Job item:
Reproduce the material word for word, from its very beginning through the line containing "Trampoline outsole pod".

Information:
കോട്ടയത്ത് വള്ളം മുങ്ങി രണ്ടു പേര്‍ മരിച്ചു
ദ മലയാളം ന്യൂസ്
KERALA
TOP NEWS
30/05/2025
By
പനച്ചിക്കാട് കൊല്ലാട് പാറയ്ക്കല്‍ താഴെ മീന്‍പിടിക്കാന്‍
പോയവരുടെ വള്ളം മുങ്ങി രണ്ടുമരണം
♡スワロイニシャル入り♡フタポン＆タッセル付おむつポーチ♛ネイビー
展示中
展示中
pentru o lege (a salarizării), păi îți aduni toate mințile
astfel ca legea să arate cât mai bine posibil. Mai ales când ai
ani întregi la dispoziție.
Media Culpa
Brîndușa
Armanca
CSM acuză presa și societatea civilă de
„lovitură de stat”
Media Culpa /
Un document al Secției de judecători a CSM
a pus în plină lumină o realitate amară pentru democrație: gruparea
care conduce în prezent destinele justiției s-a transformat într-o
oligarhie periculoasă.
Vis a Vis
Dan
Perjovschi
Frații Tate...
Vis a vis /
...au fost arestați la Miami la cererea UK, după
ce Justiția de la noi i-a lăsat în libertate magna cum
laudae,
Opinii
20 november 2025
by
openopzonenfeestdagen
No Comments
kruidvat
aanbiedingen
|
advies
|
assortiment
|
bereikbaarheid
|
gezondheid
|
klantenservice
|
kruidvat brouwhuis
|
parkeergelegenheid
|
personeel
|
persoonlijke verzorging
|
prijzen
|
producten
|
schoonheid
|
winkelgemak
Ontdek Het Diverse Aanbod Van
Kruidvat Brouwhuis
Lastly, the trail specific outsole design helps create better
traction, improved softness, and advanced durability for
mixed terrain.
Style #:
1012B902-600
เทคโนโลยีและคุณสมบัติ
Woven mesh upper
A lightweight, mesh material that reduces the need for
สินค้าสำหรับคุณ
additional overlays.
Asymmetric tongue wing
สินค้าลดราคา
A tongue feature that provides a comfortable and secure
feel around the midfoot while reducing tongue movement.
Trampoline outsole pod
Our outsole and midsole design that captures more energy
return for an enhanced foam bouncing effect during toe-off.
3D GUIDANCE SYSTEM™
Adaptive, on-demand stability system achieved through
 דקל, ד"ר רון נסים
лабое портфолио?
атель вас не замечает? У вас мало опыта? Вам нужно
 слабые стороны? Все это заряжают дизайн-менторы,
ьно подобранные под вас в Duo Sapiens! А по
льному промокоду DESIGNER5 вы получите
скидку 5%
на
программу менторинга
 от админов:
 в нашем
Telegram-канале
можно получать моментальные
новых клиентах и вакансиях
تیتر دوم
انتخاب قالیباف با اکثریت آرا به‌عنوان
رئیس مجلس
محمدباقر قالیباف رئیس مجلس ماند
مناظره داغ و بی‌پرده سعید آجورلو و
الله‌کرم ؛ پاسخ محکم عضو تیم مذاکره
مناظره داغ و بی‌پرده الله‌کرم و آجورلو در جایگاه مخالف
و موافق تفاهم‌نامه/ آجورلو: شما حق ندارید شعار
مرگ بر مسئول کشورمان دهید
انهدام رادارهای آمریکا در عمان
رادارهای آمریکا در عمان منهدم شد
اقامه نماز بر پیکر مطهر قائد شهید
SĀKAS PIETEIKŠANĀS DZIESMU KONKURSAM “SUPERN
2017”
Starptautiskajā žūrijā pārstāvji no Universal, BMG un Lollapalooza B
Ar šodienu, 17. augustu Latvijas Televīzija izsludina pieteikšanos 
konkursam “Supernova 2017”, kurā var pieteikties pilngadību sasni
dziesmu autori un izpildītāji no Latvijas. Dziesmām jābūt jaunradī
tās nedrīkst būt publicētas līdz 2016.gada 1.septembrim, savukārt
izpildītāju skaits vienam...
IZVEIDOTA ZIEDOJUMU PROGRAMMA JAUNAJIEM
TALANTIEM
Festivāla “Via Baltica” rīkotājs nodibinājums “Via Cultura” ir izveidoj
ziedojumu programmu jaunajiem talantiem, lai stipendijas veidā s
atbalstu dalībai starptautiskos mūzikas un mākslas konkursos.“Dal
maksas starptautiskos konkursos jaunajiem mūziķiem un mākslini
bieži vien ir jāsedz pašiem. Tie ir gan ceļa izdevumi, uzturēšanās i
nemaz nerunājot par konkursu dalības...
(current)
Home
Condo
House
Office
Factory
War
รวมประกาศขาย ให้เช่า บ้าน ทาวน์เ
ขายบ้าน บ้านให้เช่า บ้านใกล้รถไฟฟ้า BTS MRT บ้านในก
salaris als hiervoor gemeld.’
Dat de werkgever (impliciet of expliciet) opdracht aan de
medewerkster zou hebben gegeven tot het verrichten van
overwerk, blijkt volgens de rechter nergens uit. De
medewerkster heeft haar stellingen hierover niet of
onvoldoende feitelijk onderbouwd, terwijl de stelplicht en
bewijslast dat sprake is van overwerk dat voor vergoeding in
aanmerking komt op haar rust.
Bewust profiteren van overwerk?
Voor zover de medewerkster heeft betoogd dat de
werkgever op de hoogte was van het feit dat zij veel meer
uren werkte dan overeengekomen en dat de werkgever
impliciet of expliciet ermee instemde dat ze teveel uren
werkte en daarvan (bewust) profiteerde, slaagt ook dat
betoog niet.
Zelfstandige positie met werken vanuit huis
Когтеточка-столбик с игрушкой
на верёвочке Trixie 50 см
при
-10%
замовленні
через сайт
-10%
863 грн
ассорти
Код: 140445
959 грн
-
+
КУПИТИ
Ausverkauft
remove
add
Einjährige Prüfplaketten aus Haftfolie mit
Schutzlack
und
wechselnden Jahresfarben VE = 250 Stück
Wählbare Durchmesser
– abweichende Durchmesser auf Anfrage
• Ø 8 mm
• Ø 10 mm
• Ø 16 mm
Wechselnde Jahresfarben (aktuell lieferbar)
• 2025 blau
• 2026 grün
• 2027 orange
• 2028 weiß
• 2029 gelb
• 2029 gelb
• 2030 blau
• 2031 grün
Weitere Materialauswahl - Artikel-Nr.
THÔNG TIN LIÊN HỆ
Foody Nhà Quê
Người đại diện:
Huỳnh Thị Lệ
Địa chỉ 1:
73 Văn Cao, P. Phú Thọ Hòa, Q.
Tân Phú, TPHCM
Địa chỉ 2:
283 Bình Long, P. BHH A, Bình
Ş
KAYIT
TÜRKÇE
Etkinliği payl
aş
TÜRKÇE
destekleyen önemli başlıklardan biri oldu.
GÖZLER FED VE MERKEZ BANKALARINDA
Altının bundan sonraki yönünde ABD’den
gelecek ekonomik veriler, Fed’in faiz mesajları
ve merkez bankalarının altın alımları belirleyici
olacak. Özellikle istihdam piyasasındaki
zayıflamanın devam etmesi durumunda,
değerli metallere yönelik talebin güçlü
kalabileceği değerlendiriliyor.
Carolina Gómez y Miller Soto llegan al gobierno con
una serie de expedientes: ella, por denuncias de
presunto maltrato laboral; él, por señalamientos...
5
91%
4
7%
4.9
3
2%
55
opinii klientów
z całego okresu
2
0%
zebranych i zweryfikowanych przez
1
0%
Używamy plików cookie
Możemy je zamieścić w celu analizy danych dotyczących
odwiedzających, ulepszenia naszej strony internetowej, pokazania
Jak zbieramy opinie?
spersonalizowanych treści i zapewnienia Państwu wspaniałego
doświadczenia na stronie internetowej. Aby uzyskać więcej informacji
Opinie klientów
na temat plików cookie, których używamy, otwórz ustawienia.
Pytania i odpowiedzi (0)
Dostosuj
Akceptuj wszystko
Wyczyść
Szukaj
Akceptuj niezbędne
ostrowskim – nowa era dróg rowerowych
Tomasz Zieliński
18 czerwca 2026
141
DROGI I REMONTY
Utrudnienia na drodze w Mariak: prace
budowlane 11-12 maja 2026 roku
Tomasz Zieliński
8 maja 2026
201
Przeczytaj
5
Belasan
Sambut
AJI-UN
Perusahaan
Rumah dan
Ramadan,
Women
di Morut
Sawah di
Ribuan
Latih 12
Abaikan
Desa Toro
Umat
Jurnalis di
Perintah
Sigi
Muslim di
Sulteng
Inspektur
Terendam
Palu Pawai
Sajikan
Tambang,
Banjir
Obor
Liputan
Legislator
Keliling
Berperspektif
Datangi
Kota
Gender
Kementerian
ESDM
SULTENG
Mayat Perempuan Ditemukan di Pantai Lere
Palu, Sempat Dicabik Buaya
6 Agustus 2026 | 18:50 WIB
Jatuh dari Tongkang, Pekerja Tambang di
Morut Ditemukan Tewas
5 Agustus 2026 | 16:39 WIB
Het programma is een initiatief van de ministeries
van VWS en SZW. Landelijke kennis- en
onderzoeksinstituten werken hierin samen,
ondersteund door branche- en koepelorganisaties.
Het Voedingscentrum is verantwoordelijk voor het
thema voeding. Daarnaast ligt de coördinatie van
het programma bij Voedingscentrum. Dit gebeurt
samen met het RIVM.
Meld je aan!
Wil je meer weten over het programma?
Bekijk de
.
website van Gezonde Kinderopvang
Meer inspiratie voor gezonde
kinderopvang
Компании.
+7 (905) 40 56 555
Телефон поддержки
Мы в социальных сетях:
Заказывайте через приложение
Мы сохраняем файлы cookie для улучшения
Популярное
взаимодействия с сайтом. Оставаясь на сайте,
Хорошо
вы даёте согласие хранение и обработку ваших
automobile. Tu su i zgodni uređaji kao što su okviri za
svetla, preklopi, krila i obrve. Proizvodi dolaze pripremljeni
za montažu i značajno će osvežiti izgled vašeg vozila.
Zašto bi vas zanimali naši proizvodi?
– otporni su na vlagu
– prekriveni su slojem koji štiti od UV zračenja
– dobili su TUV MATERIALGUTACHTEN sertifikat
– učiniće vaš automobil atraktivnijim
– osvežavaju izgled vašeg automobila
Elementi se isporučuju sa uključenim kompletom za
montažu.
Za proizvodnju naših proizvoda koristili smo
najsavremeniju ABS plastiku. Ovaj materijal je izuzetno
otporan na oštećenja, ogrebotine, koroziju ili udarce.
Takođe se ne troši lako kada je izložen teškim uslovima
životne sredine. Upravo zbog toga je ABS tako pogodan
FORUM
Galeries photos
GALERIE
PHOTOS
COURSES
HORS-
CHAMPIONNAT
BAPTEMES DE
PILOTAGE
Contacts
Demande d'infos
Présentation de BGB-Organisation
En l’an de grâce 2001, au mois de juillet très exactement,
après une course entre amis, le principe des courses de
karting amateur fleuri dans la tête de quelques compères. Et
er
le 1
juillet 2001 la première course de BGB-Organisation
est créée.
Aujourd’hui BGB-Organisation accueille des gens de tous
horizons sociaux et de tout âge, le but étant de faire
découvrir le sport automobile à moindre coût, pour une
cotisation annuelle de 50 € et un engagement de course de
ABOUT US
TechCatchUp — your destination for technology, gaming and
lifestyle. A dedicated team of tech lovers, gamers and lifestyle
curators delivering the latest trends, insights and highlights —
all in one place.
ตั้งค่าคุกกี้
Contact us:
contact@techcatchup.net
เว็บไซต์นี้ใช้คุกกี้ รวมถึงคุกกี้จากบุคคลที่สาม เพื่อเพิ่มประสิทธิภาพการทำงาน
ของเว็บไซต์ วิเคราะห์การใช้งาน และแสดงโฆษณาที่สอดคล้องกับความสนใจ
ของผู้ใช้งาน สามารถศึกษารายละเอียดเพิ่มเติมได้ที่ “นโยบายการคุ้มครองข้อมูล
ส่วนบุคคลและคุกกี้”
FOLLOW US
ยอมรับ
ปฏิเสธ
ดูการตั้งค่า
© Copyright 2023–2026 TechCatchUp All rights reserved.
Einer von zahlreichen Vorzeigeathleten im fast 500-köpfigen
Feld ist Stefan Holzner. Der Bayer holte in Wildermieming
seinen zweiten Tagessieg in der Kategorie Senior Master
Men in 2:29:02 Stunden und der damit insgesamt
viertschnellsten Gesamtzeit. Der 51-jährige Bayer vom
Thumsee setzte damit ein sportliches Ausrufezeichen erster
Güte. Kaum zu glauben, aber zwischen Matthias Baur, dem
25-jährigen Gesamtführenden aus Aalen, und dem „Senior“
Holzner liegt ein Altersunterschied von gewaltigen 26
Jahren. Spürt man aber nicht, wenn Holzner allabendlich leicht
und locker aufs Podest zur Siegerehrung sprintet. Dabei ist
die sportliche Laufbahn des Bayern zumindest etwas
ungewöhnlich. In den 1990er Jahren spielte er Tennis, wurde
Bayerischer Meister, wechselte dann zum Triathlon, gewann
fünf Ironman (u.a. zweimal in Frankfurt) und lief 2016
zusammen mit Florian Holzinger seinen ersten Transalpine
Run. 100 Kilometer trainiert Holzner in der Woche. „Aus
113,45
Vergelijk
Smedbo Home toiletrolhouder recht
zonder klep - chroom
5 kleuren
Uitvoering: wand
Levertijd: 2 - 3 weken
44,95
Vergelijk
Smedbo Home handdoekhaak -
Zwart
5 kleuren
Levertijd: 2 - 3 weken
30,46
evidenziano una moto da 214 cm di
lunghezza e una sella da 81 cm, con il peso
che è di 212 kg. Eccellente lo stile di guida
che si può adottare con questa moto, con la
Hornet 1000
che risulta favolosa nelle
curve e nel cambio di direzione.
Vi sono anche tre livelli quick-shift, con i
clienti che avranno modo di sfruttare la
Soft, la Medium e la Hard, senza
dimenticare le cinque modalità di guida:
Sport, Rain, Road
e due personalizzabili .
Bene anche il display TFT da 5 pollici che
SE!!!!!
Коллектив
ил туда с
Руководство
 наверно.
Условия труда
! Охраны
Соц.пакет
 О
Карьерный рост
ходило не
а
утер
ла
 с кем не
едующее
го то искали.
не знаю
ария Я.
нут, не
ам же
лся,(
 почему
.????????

Exercise result:
കോട്ടയത്ത് വള്ളം മുങ്ങി രണ്ടു പേര്‍ മരിച്ചു
ദ മലയാളം ന്യൂസ്
KERALA
TOP NEWS
30/05/2025
By
പനച്ചിക്കാട് കൊല്ലാട് പാറയ്ക്കല്‍ താഴെ മീന്‍പിടിക്കാന്‍
പോയവരുടെ വള്ളം മുങ്ങി രണ്ടുമരണം
♡スワロイニシャル入り♡フタポン＆タッセル付おむつポーチ♛ネイビー
展示中
展示中
pentru o lege (a salarizării), păi îți aduni toate mințile
astfel ca legea să arate cât mai bine posibil. Mai ales când ai
ani întregi la dispoziție.
Media Culpa
Brîndușa
Armanca
CSM acuză presa și societatea civilă de
„lovitură de stat”
Media Culpa /
Un document al Secției de judecători a CSM
a pus în plină lumină o realitate amară pentru democrație: gruparea
care conduce în prezent destinele justiției s-a transformat într-o
oligarhie periculoasă.
Vis a Vis
Dan
Perjovschi
Frații Tate...
Vis a vis /
...au fost arestați la Miami la cererea UK, după
ce Justiția de la noi i-a lăsat în libertate magna cum
laudae,
Opinii
20 november 2025
by
openopzonenfeestdagen
No Comments
kruidvat
aanbiedingen
|
advies
|
assortiment
|
bereikbaarheid
|
gezondheid
|
klantenservice
|
kruidvat brouwhuis
|
parkeergelegenheid
|
personeel
|
persoonlijke verzorging
|
prijzen
|
producten
|
schoonheid
|
winkelgemak
Ontdek Het Diverse Aanbod Van
Kruidvat Brouwhuis
Lastly, the trail specific outsole design helps create better
traction, improved softness, and advanced durability for
mixed terrain.
Style #:
1012B902-600
เทคโนโลยีและคุณสมบัติ
Woven mesh upper
A lightweight, mesh material that reduces the need for
สินค้าสำหรับคุณ
additional overlays.
Asymmetric tongue wing
สินค้าลดราคา
A tongue feature that provides a comfortable and secure
feel around the midfoot while reducing tongue movement.
Trampoline outsole pod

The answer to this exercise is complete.